My liver is begging me not to go, but sadly enough for him my feet and hands control me getting there.
I just found a 2 minute video on my phone of you throwing up in a fake plant.
My dick hurts from so many people grabbing it last night. We're not going back to that club
As long as I don't spend the half the week passed out/fucked up on Klonopin and no one dies, this will be the best week I've had all semester.
There's a naked man in my car right now.
Sober me admires drunk me's enthusiasm, but there is no way I'm going to make it out there today.
Lol drunk you is so full ideas and happy. Sober you is full of grumpy reality.
Your boyfriends underwear are hanging from my kitchen window.

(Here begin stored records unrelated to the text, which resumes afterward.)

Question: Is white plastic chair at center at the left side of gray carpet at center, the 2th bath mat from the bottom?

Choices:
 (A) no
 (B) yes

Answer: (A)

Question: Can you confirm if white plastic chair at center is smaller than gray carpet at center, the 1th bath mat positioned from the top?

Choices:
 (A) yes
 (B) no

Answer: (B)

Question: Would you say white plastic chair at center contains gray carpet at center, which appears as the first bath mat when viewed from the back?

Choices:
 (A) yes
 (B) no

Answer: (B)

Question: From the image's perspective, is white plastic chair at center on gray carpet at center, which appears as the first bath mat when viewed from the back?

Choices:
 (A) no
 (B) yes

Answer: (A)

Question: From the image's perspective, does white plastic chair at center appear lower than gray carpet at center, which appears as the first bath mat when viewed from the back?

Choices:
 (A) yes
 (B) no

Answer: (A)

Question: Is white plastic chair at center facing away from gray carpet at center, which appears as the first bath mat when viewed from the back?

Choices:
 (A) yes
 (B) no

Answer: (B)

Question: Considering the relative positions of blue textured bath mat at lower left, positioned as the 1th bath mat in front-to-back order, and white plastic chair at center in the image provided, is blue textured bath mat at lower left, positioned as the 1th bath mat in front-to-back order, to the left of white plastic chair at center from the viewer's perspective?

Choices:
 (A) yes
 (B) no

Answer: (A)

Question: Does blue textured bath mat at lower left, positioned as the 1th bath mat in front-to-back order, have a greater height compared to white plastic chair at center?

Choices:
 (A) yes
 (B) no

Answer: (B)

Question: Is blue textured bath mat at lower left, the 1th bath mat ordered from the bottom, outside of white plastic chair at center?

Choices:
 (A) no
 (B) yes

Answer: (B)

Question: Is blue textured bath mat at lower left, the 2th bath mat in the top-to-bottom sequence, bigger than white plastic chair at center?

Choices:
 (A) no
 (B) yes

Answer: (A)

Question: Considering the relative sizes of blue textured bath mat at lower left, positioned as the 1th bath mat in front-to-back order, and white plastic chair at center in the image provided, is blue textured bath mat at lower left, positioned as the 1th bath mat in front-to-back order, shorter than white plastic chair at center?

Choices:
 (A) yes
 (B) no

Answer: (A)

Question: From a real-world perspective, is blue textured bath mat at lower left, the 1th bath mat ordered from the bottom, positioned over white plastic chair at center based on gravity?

Where the fuck are you?!
On the flip side Weston asked if he could move me to Wisconsin to be his "moto hoe" which is actually a thing apparently
Blow jobs in the hobby lobby parking lot, oh lawd there gonna pray for me when they review those tapes ...
too bad burritos don't cuddle back
Yeah well I just had an orgasm on my bathroom floor so there's a first for everything I guess
You made noises. And kept meowing. I have a twenty minute phone call to prove it.
Why is there a mildly painful bruise on my back?
You slipped off the sink last night.
Why was I on the sink......?
;)
please come back. it's turned into strip rock paper scissors
I feel like 20 angels jizzed in my mouth. This cupcake is DELICIOUS!